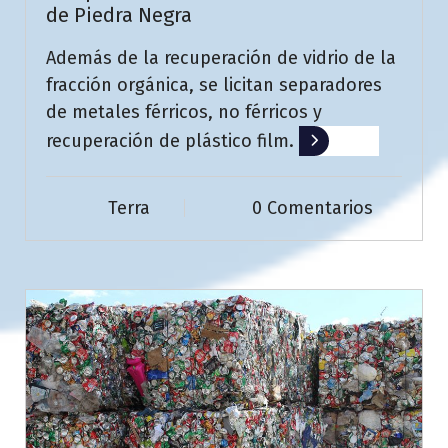
de Piedra Negra
Además de la recuperación de vidrio de la
fracción orgánica, se licitan separadores
de metales férricos, no férricos y
recuperación de plástico film.
Leer más
Terra
0 Comentarios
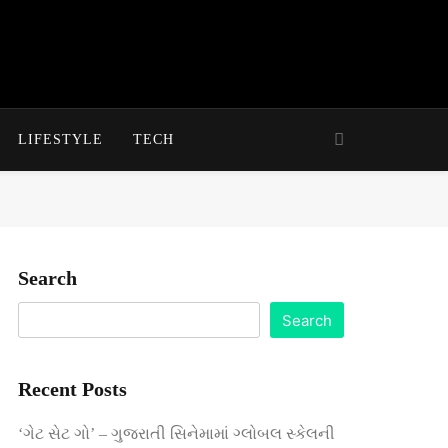
LIFESTYLE
TECH
Search
Search
Recent Posts
‘ગેટ સેટ ગો’ – ગુજરાતી સિનેમામાં ગ્લોબલ સ્કેલની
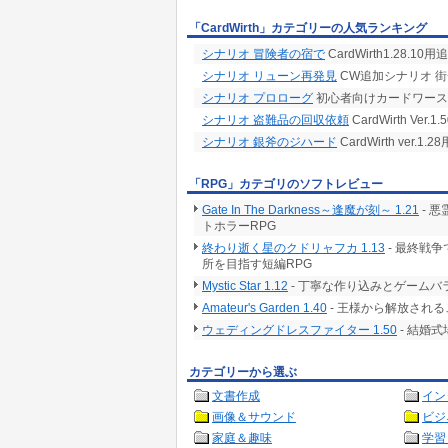
「CardWirth」カテゴリーの人気ランキング
シナリオ 冒険者の宿で
CardWirth1.28.1
シナリオ リューン再発見
CW追加シナリオ 
シナリオ プロローグ
初心者向けカードワース
シナリオ 盗難品の回収依頼
CardWirth Ve
シナリオ 銀斧のジハード
CardWirth ver
「RPG」カテゴリのソフトレビュー
Gate In The Darkness～逢魔が刻～ 1.21
- 
トホラーRPG
終わり逝く星のクドリャフカ 1.13
- 最終戦
所を目指す短編RPG
Mystic Star 1.12
- 丁寧な作り込みとゲームバ
Amateur's Garden 1.40
- 王様から解放される
ウェディングドレスファイター 1.50
- 結婚
カテゴリーから選ぶ
文書作成
イン
画像＆サウンド
ビジ
家庭＆趣味
学習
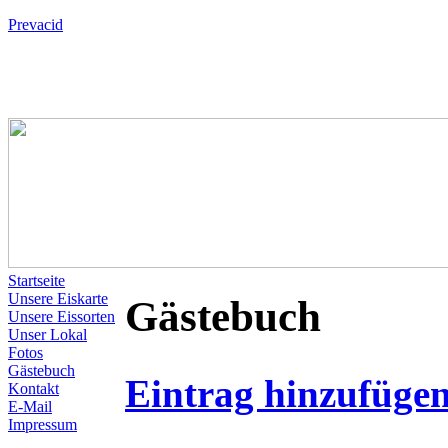
Prevacid
Startseite
Unsere Eiskarte
Gästebuch
Unsere Eissorten
Unser Lokal
Fotos
Gästebuch
Eintrag hinzufüge
Kontakt
E-Mail
Impressum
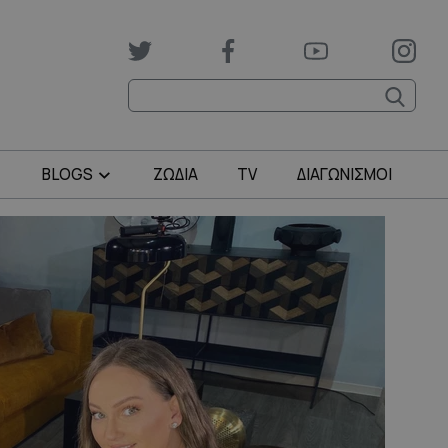
BLOGS
ΖΩΔΙΑ
TV
ΔΙΑΓΩΝΙΣΜΟΙ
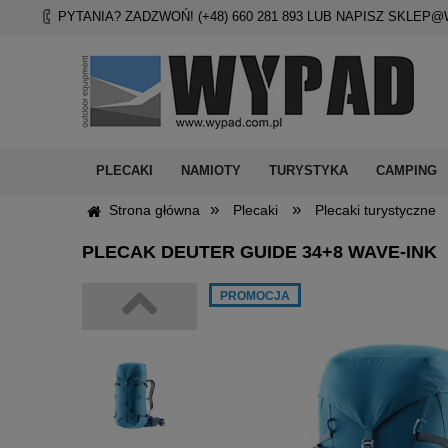
PYTANIA? ZADZWOŃ! (+48)
660 281 893
LUB NAPISZ
SKLEP@
PLECAKI
NAMIOTY
TURYSTYKA
CAMPING
»
»
Strona główna
Plecaki
Plecaki turystyczne
PLECAK DEUTER GUIDE 34+8 WAVE-INK
PROMOCJA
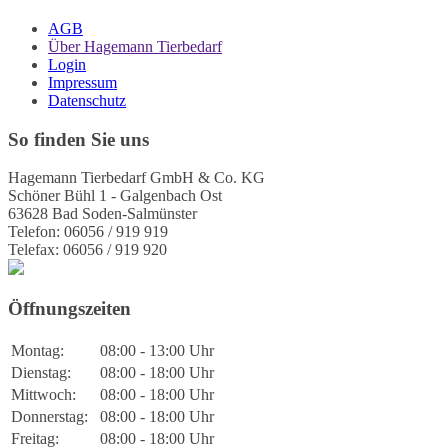
AGB
Über Hagemann Tierbedarf
Login
Impressum
Datenschutz
So finden Sie uns
Hagemann Tierbedarf GmbH & Co. KG
Schöner Bühl 1 - Galgenbach Ost
63628 Bad Soden-Salmünster
Telefon: 06056 / 919 919
Telefax: 06056 / 919 920
Öffnungszeiten
Montag:
08:00 - 13:00 Uhr
Dienstag:
08:00 - 18:00 Uhr
Mittwoch:
08:00 - 18:00 Uhr
Donnerstag:
08:00 - 18:00 Uhr
Freitag:
08:00 - 18:00 Uhr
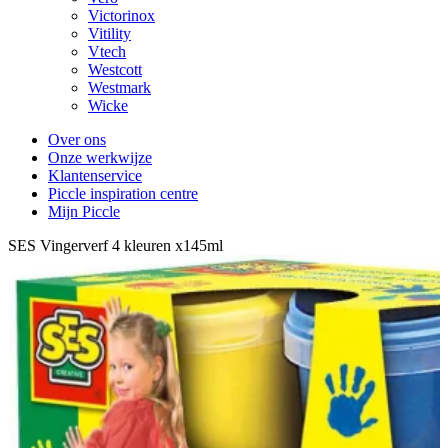
Victorinox
Vitility
Vtech
Westcott
Westmark
Wicke
Over ons
Onze werkwijze
Klantenservice
Piccle inspiration centre
Mijn Piccle
SES Vingerverf 4 kleuren x145ml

» Problem description
Pictures must be left out when the records are transcribed exactly.

» Solution to this task
de Piedra Negra
Además de la recuperación de vidrio de la
fracción orgánica, se licitan separadores
de metales férricos, no férricos y
recuperación de plástico film.
Leer más
Terra
0 Comentarios
LIFESTYLE
TECH
Search
Search
Recent Posts
‘ગેટ સેટ ગો’ – ગુજરાતી સિનેમામાં ગ્લોબલ સ્કેલની
「CardWirth」カテゴリーの人気ランキング
シナリオ 冒険者の宿で
CardWirth1.28.1
シナリオ リューン再発見
CW追加シナリオ 
シナリオ プロローグ
初心者向けカードワース
シナリオ 盗難品の回収依頼
CardWirth Ve
シナリオ 銀斧のジハード
CardWirth ver
「RPG」カテゴリのソフトレビュー
Gate In The Darkness～逢魔が刻～ 1.21
- 
トホラーRPG
終わり逝く星のクドリャフカ 1.13
- 最終戦
所を目指す短編RPG
Mystic Star 1.12
- 丁寧な作り込みとゲームバ
Amateur's Garden 1.40
- 王様から解放される
ウェディングドレスファイター 1.50
- 結婚
カテゴリーから選ぶ
文書作成
イン
画像＆サウンド
ビジ
家庭＆趣味
学習
Prevacid
Startseite
Unsere Eiskarte
Gästebuch
Unsere Eissorten
Unser Lokal
Fotos
Gästebuch
Eintrag hinzufüge
Kontakt
E-Mail
Impressum
BLOGS
ΖΩΔΙΑ
TV
ΔΙΑΓΩΝΙΣΜΟΙ
PYTANIA? ZADZWOŃ! (+48)
660 281 893
LUB NAPISZ
SKLEP@
PLECAKI
NAMIOTY
TURYSTYKA
CAMPING
»
»
Strona główna
Plecaki
Plecaki turystyczne
PLECAK DEUTER GUIDE 34+8 WAVE-INK
PROMOCJA
AGB
Über Hagemann Tierbedarf
Login
Impressum
Datenschutz
So finden Sie uns
Hagemann Tierbedarf GmbH & Co. KG
Schöner Bühl 1 - Galgenbach Ost
63628 Bad Soden-Salmünster
Telefon: 06056 / 919 919
Telefax: 06056 / 919 920
Öffnungszeiten
Montag:
08:00 - 13:00 Uhr
Dienstag:
08:00 - 18:00 Uhr
Mittwoch:
08:00 - 18:00 Uhr
Donnerstag:
08:00 - 18:00 Uhr
Freitag:
08:00 - 18:00 Uhr
Victorinox
Vitility
Vtech
Westcott
Westmark
Wicke
Over ons
Onze werkwijze
Klantenservice
Piccle inspiration centre
Mijn Piccle
SES Vingerverf 4 kleuren x145ml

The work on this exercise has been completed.